#### WORK INSTRUCTIONS
All the lines below need to be output exactly, apart from any images.

Saved entries:
= Beginning of Section =

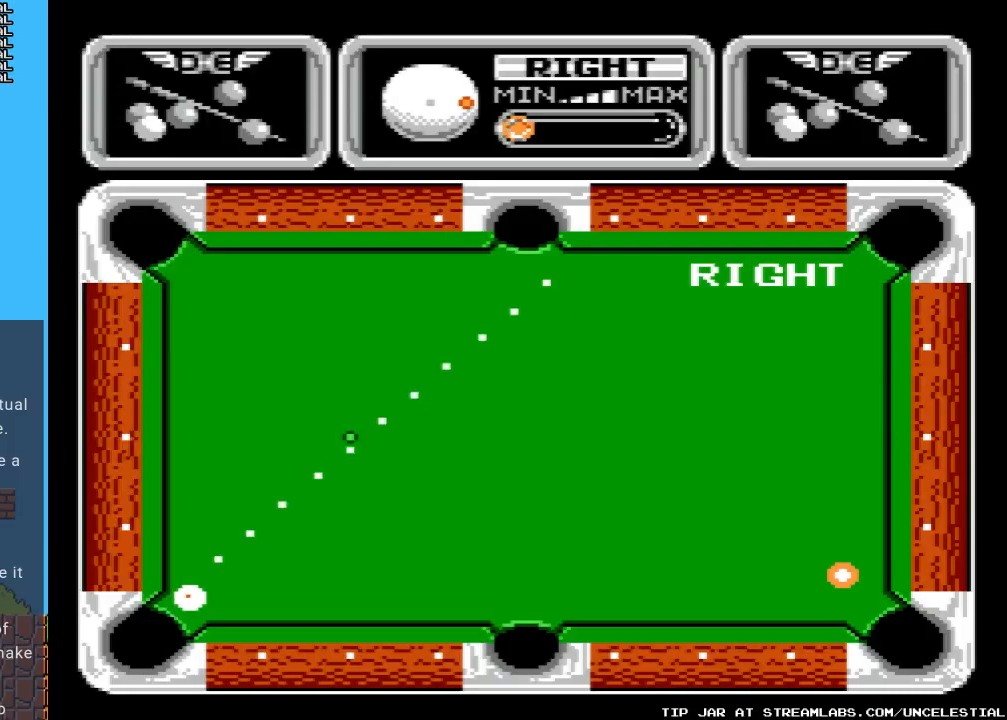
{"buttons": ["DPAD_UP"], "events": []}
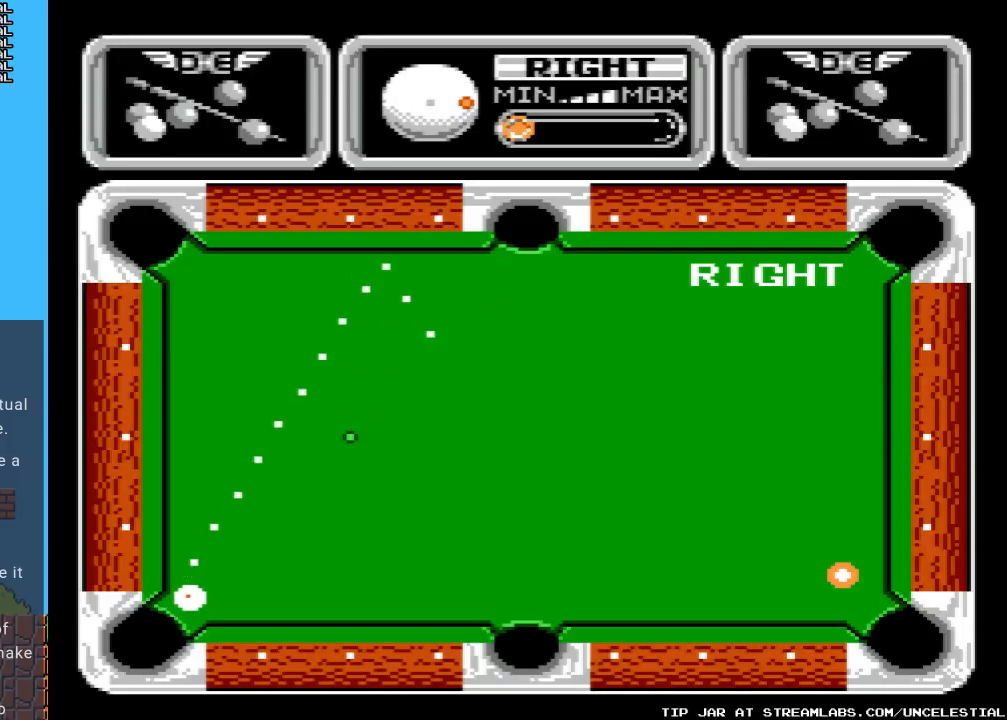
{"buttons": ["DPAD_UP"], "events": []}
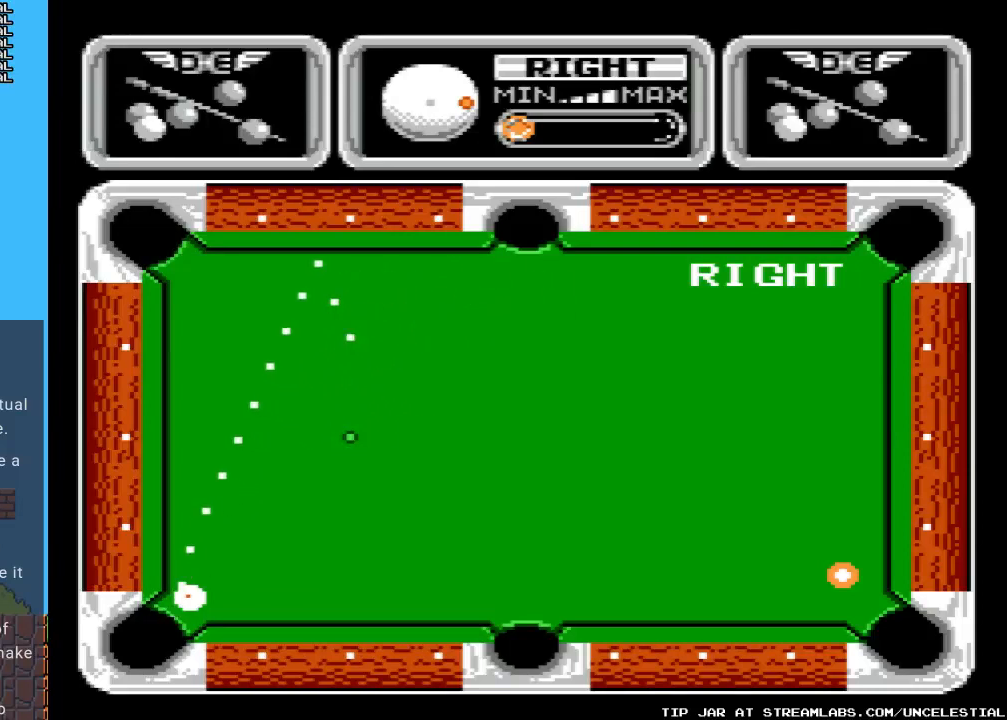
{"buttons": ["DPAD_RIGHT"], "events": [[67, "DPAD_UP", "up"], [200, "DPAD_RIGHT", "down"]]}
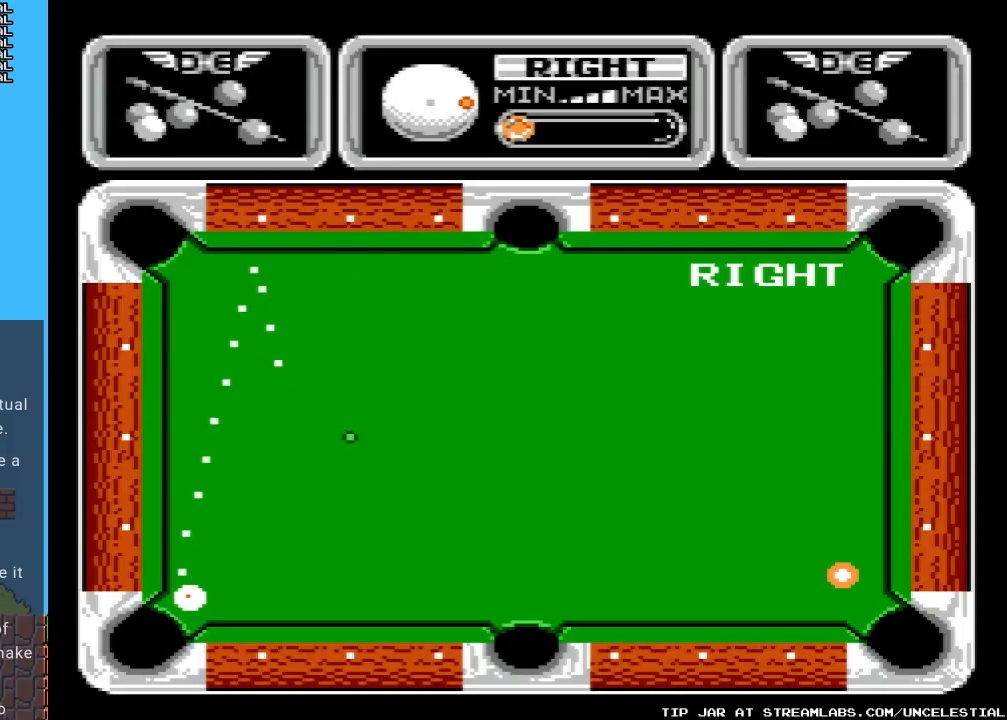
{"buttons": [], "events": [[467, "DPAD_RIGHT", "up"]]}
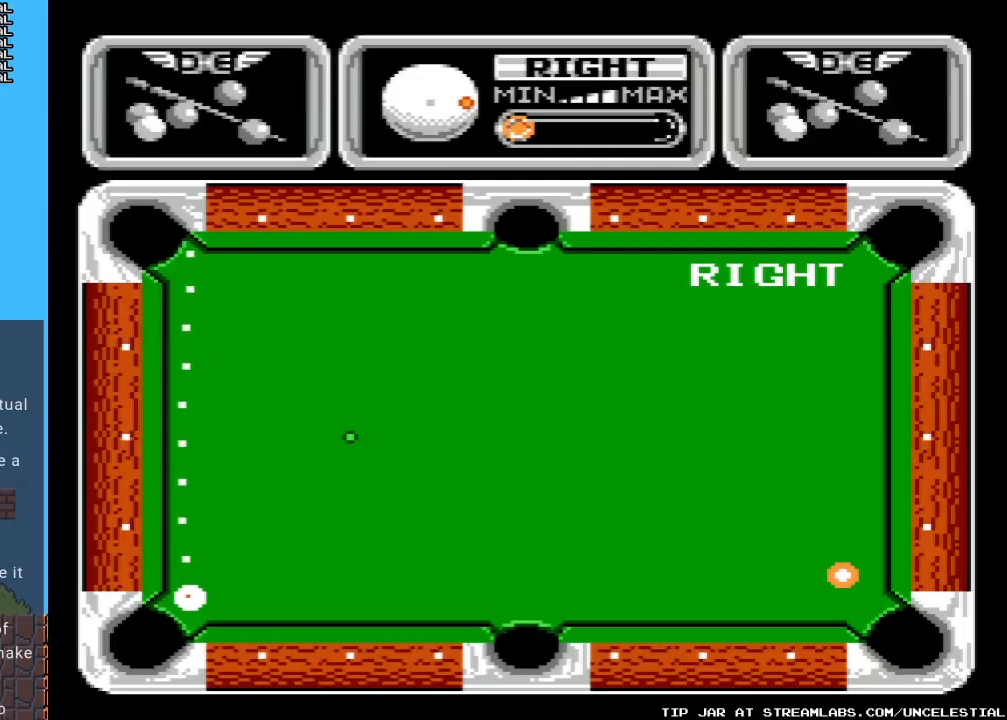
{"buttons": ["DPAD_LEFT"], "events": [[233, "DPAD_LEFT", "down"]]}
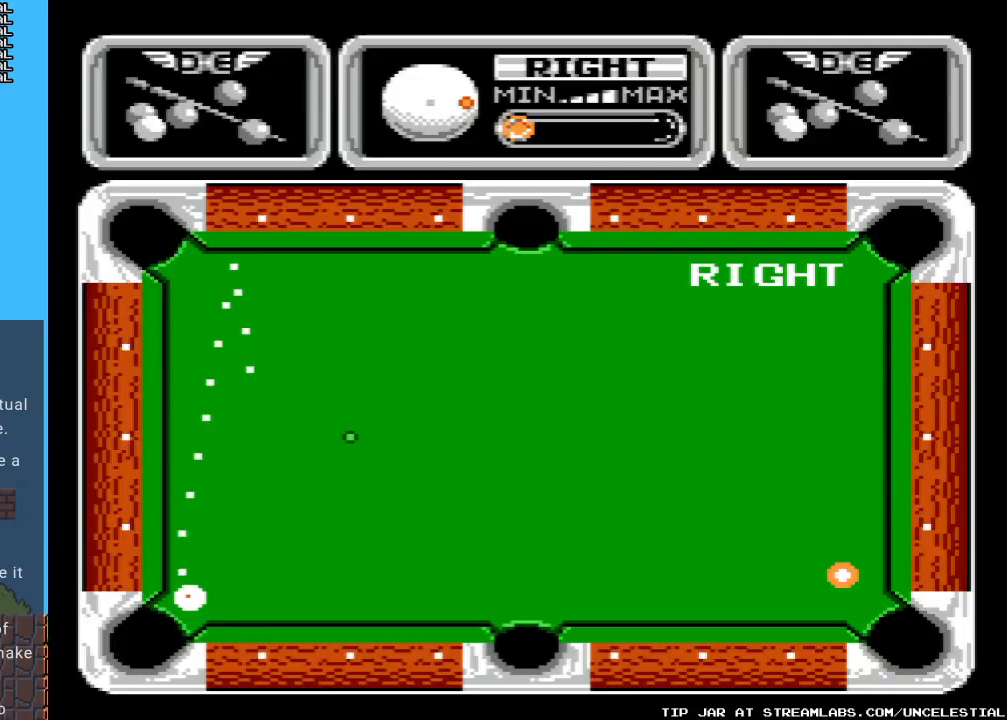
{"buttons": ["DPAD_LEFT"], "events": []}
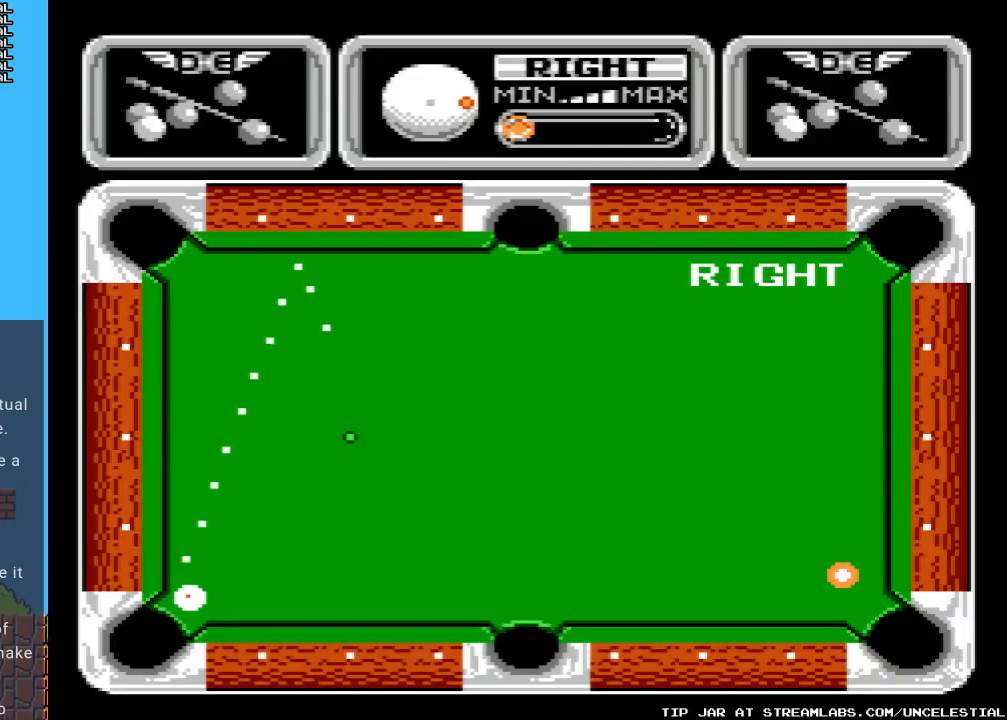
{"buttons": ["DPAD_LEFT"], "events": []}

= End of Section =

#### ANSWER BELOW
{"buttons": ["DPAD_UP"], "events": []}
{"buttons": ["DPAD_UP"], "events": []}
{"buttons": ["DPAD_RIGHT"], "events": [[67, "DPAD_UP", "up"], [200, "DPAD_RIGHT", "down"]]}
{"buttons": [], "events": [[467, "DPAD_RIGHT", "up"]]}
{"buttons": ["DPAD_LEFT"], "events": [[233, "DPAD_LEFT", "down"]]}
{"buttons": ["DPAD_LEFT"], "events": []}
{"buttons": ["DPAD_LEFT"], "events": []}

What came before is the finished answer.